【短編】プロポーズはバスタブで。
 
「行こうか」


荷物を取り出し終わった孝明が、そう言ってあたしを促す。

自動ドアをくぐる孝明に続いて、あたしもそこをくぐった。





泊まる部屋は、階段を上って左に行った突き当たりにある。

荷物を適当な場所に置くと、あたしはバスタブにお湯を張るため、すぐにバスルームへ向かう。

すると、さっそく・・・・。


「ギューだけちょっとさせて」


後ろから孝明が抱きしめてきた。

孝明の体温と柔らかい匂いがあたしの体や鼻をくすぐって、脳がほんのりとろけてくる。

このまま抱かれてもいい・・・・なんて、ついいつもの感覚で肩から腕を回した孝明に手を触れたけど。

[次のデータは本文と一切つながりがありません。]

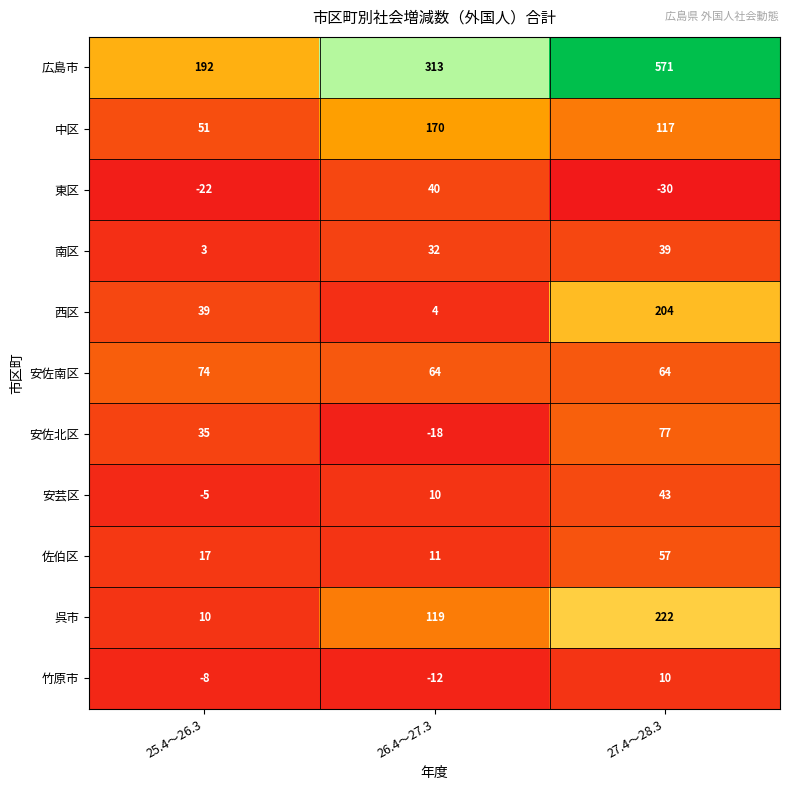

The value of 広島市 at 27.4～28.3 is 908. True or false?

False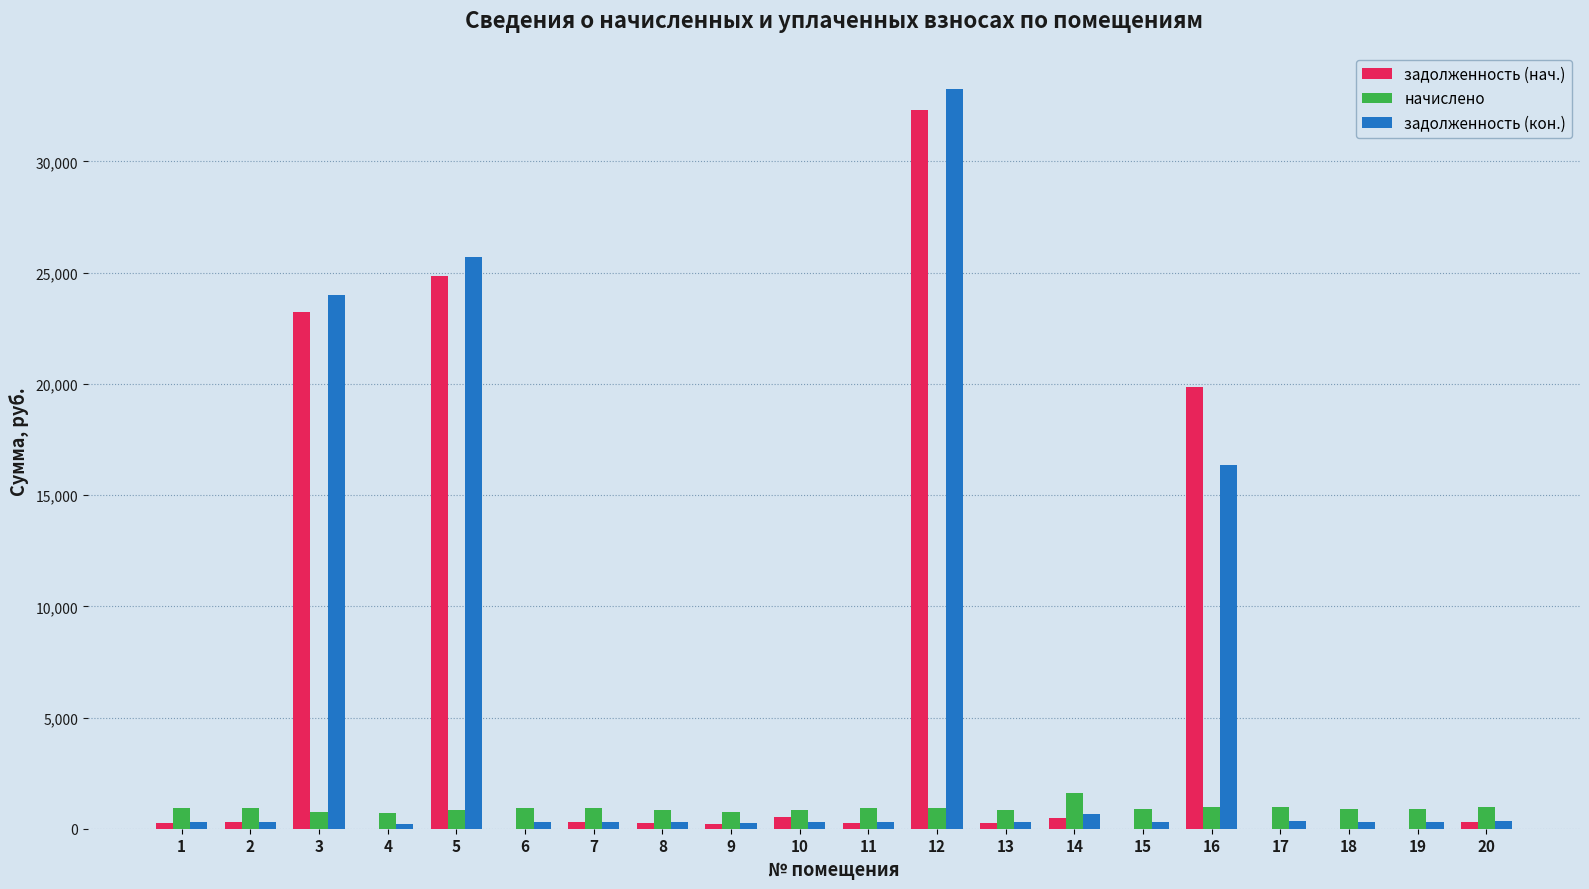

How many categories are shown in the chart?

20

「はい、ギューは終わり。お湯がたまったら呼ぶから、それまでちょっと寝といたら?」


そう言って、クルリ。

あたしを180℃回転させてベッドのほうまで連れて行き、そこに腰を下ろさせた。

孝明は本当にあたしが疲れているって思っているんだろうか。

実はあたしの心の中を見透かしていて、でも哀れだと思って優しくしているんじゃないだろうか。